Artie flirts with a new French hostess at Nuovo Vesuvio, Élodie. Her brother, Jean-Philippe, asks for a $50,000 bridge loan to conclude a deal to distribute Armagnac in the United States. Artie agrees to lend him the money at 15 percent interest. He tries to borrow the money from Ralphie, who declines but mentions it to Tony. Tony meets Artie, reminds him of their friendship, and insists he accept the loan from him at only 1.5 percent interest.

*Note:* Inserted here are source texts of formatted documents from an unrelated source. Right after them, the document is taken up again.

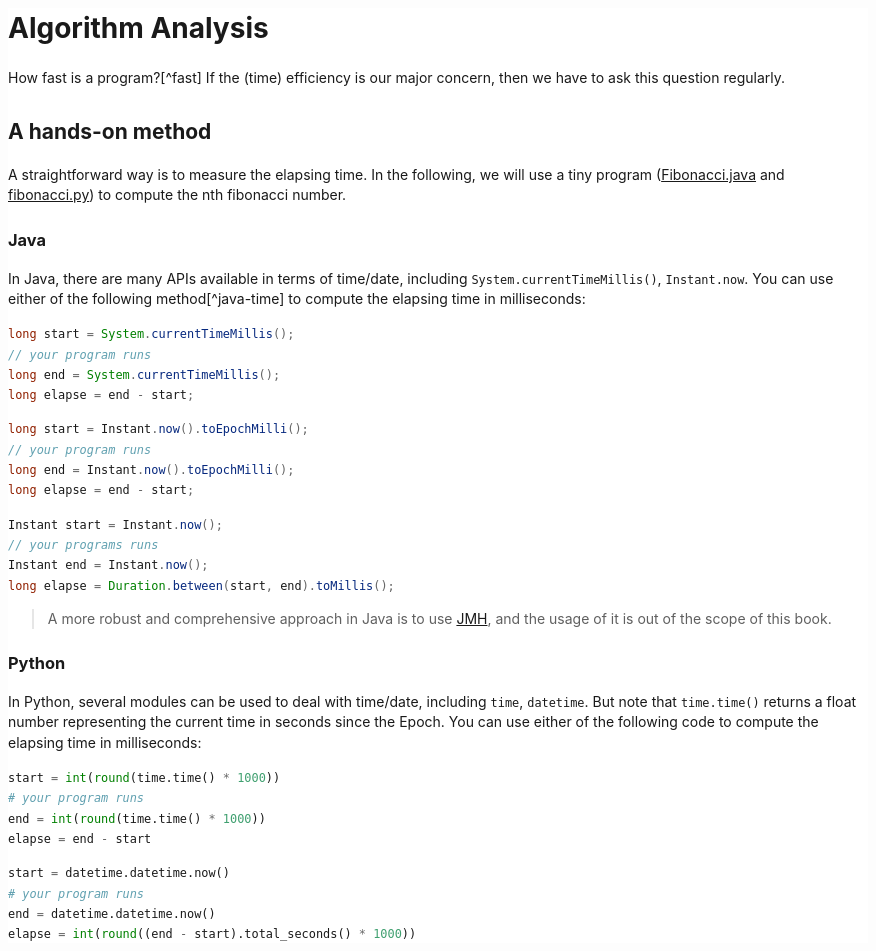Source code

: # Algorithm Analysis
How fast is a program?[^fast] If the (time) efficiency is our major concern, then we have to ask this question regularly.

## A hands-on method
A straightforward way is to measure the elapsing time. In the following, we will use a tiny program ([Fibonacci.java](https://github.com/ChenZhongPu/data-structure-swufe/tree/master/code/java/start/src/Fibonacci.java) and [fibonacci.py](https://github.com/ChenZhongPu/data-structure-swufe/tree/master/code/python/start/fibonacci.py)) to compute the nth fibonacci number.

### Java
In Java, there are many APIs available in terms of time/date, including `System.currentTimeMillis()`, `Instant.now`. You can use either of the following method[^java-time] to compute the elapsing time in milliseconds:

```java
long start = System.currentTimeMillis();
// your program runs
long end = System.currentTimeMillis();
long elapse = end - start;
```

```java
long start = Instant.now().toEpochMilli();
// your program runs
long end = Instant.now().toEpochMilli();
long elapse = end - start;
```

```java
Instant start = Instant.now();
// your programs runs
Instant end = Instant.now();
long elapse = Duration.between(start, end).toMillis();
```

> A more robust and comprehensive approach in Java is to use [JMH](https://github.com/openjdk/jmh), and the usage of it is out of the scope of this book.

### Python
In Python, several modules can be used to deal with time/date, including `time`, `datetime`. But note that `time.time()` returns a float number representing the current time in seconds since the Epoch. You can use either of the following code to compute the elapsing time in milliseconds:

```python
start = int(round(time.time() * 1000))
# your program runs
end = int(round(time.time() * 1000))
elapse = end - start
```

```python
start = datetime.datetime.now()
# your program runs
end = datetime.datetime.now()
elapse = int(round((end - start).total_seconds() * 1000))
```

Ten days pass and Jean-Philippe is not answering his phone. Artie confronts him at his home. Jean-Philippe reveals the deal has failed and he does not have the money. Artie attacks him, but Jean-Philippe gains the upper hand, rips out his earring and throws him out. At home, Artie overdoses on alcohol and pills and calls Tony to apologize. Tony deduces that he is trying to kill himself and calls 911. At the hospital, Tony says Artie can clear his tab at Nuovo Vesuvio in lieu of payment. Artie expresses admiration that Tony could foresee the deal would inevitably sour and he would stand to profit from it; this observation infuriates Tony. Furio is sent by Tony to Jean-Philippe's apartment to collect the debt.

==First appearances==

- Devin Pillsbury: A.J.'s girlfriend.
- Matt Testa: A.J.'s friend.

==Deceased==

- Gloria Trillo: Tony learns of Gloria's suicide by hanging in this episode.

==Title reference==

- The episode's title refers to the emotional difficulties faced by Tony, Adriana, Artie, Gloria, and Dr. Melfi. "Everybody Hurts" is also the title of a popular early-90s ballad by influential American rock band R.E.M.

==Cultural references==

- The Beatles' Rubber Soul (1965) album is featured in one scene, wherein a mint copy was part of Devin's father's record collection.
- AJ's friends refer to The Godfather Part II and Don Vito Corleone several times.
- Artie says Charmaine won't be happy even if he had a restaurant empire like celebrity chef Bobby Flay.
- Devin's father has several Pablo Picasso paintings displayed in his home. AJ's friend Matt calls Devin's house very "Bo Peep"ish.
- Pillsbury is a flour and cake manufacturer. It is common for Italian Americans to refer to non-Italians as anything to do with dough, cake, or white bread.
- When Tony asks Janice if she knew anybody who committed suicide, she responded with “I used to live in Seattle, Tony”, a reference to the suicide of American musician and Nirvana frontman Kurt Cobain, who was primarily associated with the Seattle grunge scene.

==Music==
The episode features the following music:
- Armand Van Helden's "Kentucky Fried Flow" is played when Christopher and his friend are seen in a bathroom and his friend is vomiting, while Christopher is looking in the mirror after shooting heroin.
- Weezer's "Island in the Sun" is played during the conversation between Carmela and Adriana at the gym.
- "I Only Have Eyes For You", by The Flamingos, is played in the scene where Tony has dinner with Janice.
- D'Angelo's "Untitled (How Does It Feel)" is playing when A.J. and Devin are making out on the couch in the Soprano home.
- The Aquatones's "You" plays as Tony dreams about Gloria.
- "Ballin' Out Of Control" – Jermaine Dupri, featuring Nate Dogg.
- Manu Dibango's "Em'Ma" is playing as Artie confronts Jean-Philippe about his money.
- "Tout doucement" by Bibie is playing while Artie takes pills and drinks armagnac.
- Billy Joel's "Scenes from an Italian Restaurant" is played in a scene near the end, where Tony, Carmela, and their guests have a meal at an Italian restaurant, presumably following the Billy Joel concert.
- The song played over the end credits is "Take Me for a Little While" by The Royal Jesters.